Lunchtime approached. We sat down and ate ... you might want to skip this part if you’re eating, say, a bologna sandwich on Wonder bread for lunch. The envy might kill you.

A bowl of Bigos — hunter’s stew, a sauerkraut-based pottage with pork sausage, smoked bacon, dried plums and mushrooms. Her own horseradish sauce. A superlative apple cider that made me think of the cider at Alinea. Thick slices of warm rye bread.

“I will change your life with this bread,” she said. “Let me get some butter. Some delicious fabulous Wisconsin butter.”

She held the loaf.

“I like how crunchy it is. People are like, ‘Why isn’t this bread fluffy and soft?’ Because, a real rye bread is never fluffy or soft. Once it sets up, the crust is going to harden. When you knock on it, it’s supposed to sound like wood.”
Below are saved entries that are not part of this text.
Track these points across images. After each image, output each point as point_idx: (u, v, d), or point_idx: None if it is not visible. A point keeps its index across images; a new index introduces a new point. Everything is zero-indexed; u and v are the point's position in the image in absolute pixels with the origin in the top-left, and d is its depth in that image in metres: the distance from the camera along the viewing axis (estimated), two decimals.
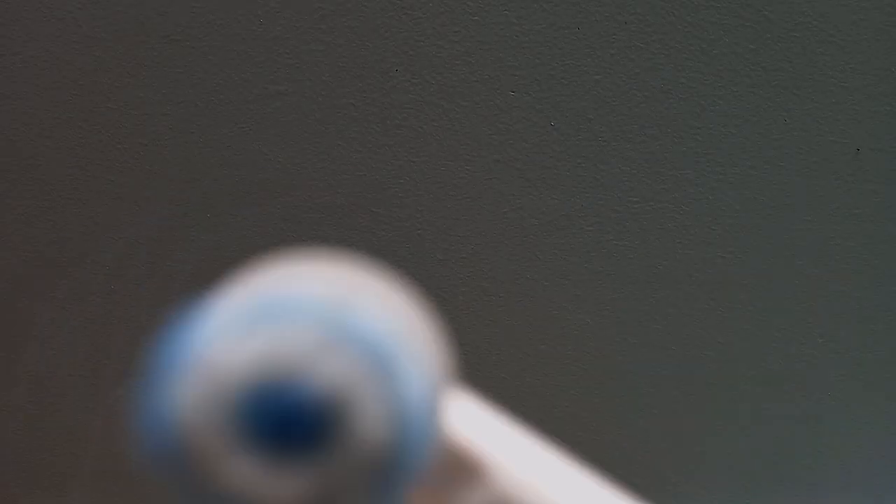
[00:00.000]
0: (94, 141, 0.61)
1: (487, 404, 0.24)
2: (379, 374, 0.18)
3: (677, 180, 0.61)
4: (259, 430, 0.18)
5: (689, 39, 0.57)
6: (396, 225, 0.64)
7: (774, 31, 0.57)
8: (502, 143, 0.61)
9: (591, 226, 0.63)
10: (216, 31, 0.58)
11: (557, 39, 0.58)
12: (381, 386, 0.18)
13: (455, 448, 0.22)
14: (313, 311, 0.19)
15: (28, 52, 0.59)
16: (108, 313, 0.67)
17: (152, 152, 0.61)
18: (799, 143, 0.60)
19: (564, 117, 0.60)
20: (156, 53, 0.59)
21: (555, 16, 0.57)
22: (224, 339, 0.19)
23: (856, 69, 0.58)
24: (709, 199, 0.62)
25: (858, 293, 0.66)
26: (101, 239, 0.65)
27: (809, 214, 0.63)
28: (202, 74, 0.59)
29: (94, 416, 0.71)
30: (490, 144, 0.61)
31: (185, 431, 0.18)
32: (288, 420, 0.18)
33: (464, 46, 0.58)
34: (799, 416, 0.71)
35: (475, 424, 0.23)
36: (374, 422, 0.18)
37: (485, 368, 0.69)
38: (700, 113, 0.59)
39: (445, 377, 0.21)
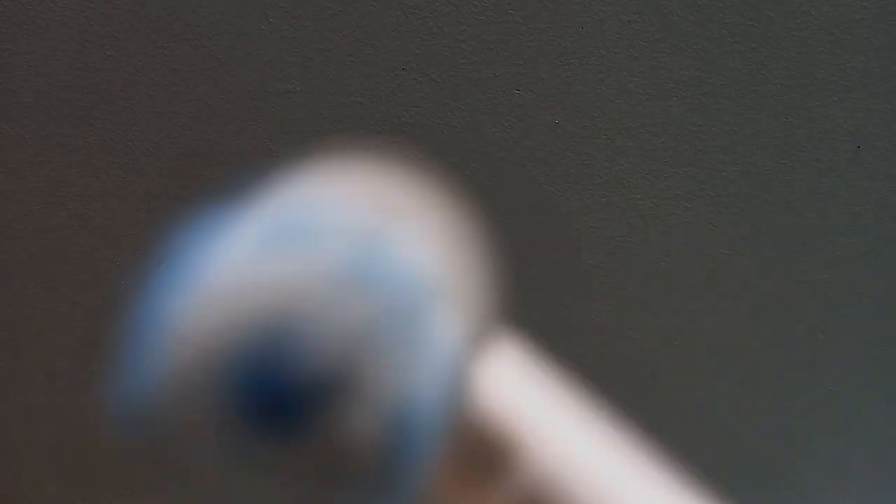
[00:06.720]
0: (103, 139, 0.62)
1: (523, 355, 0.21)
2: (397, 337, 0.15)
3: (679, 178, 0.62)
4: (254, 396, 0.16)
5: (691, 38, 0.58)
6: None
7: (776, 30, 0.58)
8: (507, 142, 0.61)
9: (595, 224, 0.64)
10: (224, 30, 0.58)
11: (562, 38, 0.58)
12: (397, 351, 0.15)
13: (486, 426, 0.19)
14: (337, 243, 0.15)
15: (38, 50, 0.59)
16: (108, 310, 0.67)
17: (161, 150, 0.62)
18: (800, 140, 0.61)
19: (569, 116, 0.60)
20: (165, 52, 0.59)
21: (559, 14, 0.58)
22: (234, 267, 0.15)
23: (856, 68, 0.59)
24: (710, 196, 0.63)
25: (859, 290, 0.66)
26: (108, 235, 0.65)
27: (810, 212, 0.63)
28: (211, 73, 0.60)
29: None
30: (495, 143, 0.61)
31: (172, 397, 0.16)
32: (287, 387, 0.15)
33: (469, 45, 0.59)
34: (797, 414, 0.71)
35: (510, 393, 0.20)
36: (380, 401, 0.15)
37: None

I mentioned an abandoned bakery, Sicilia, a few doors down.

“The Sicilian bakery,” she said, with sorrow. “The father retired. The son took over and ...”

No more need be said.

“A lot of places have gone,” she continued. “There’s that Czech bakery in Berwyn, Vesecky’s, closed its doors.” Last week.

“A Czech baker for 100 years,” she continued. “We’re like dinosaurs. There’s no more real bakeries left around. Modern ones ... you have a brand new oven; you have a machine that does it. You have a dough divider. A dough shaper. Here the shaping we do it by hand. Here, we make our own almond cream from scratch. A lot of places get things out of a bucket. It behooves a real baker to know how to make things from A to Z. If you are proud of your craft you’ll be making all your fillings.”

Between mixing the dough and letting it rise and preparations of the seeds and vegetables that go inside, a loaf of bread can take three days to make at Delightful Pastries, 5927 W. Lawrence. It’s worth the wait. (Neil Steinberg/Sun-Times)

On her business card, there is an “M.A.” after her name which stands, not for some fancy culinary degree, but for masters in foreign policy in Central and Latin America from UIC. Our political views do not mesh, exactly, but we are of a mind regarding the healing potential of food.

“You know what I think we need? Palestinian food and Israeli food, all around one table,” she said. “That would be the solution.”

Or a start. It’s basically the same food, which is sort of the point. People are more similar than different.

“The more I see, education — Polish people are all about education,” she said. “Jewish people are all about education. Mexicans are all about education. Chinese people are all about education. Indian people are all about education. We have so much more in common.”

And we’re in complete agreement about the media.

“Reporters are under attack,” she said. “We need you. Because you’re so important to democracy, to the future. Without reporters and journalists, America has no future. We will become a fascist military state.”

“And here I am, writing about bread,” I muttered. Of course, the news being what it is, reminding readers of the good yet in life is not without value.

I was supposed to taste the chocolate cremeux with passion fruit pulp. But time passed and we moved on, eating other things and, before I knew it I was heading to the car, laden with bread that I would eat at four out of my following five meals. Next time.

“You’ll have to come here for Easter,” she said. Deal!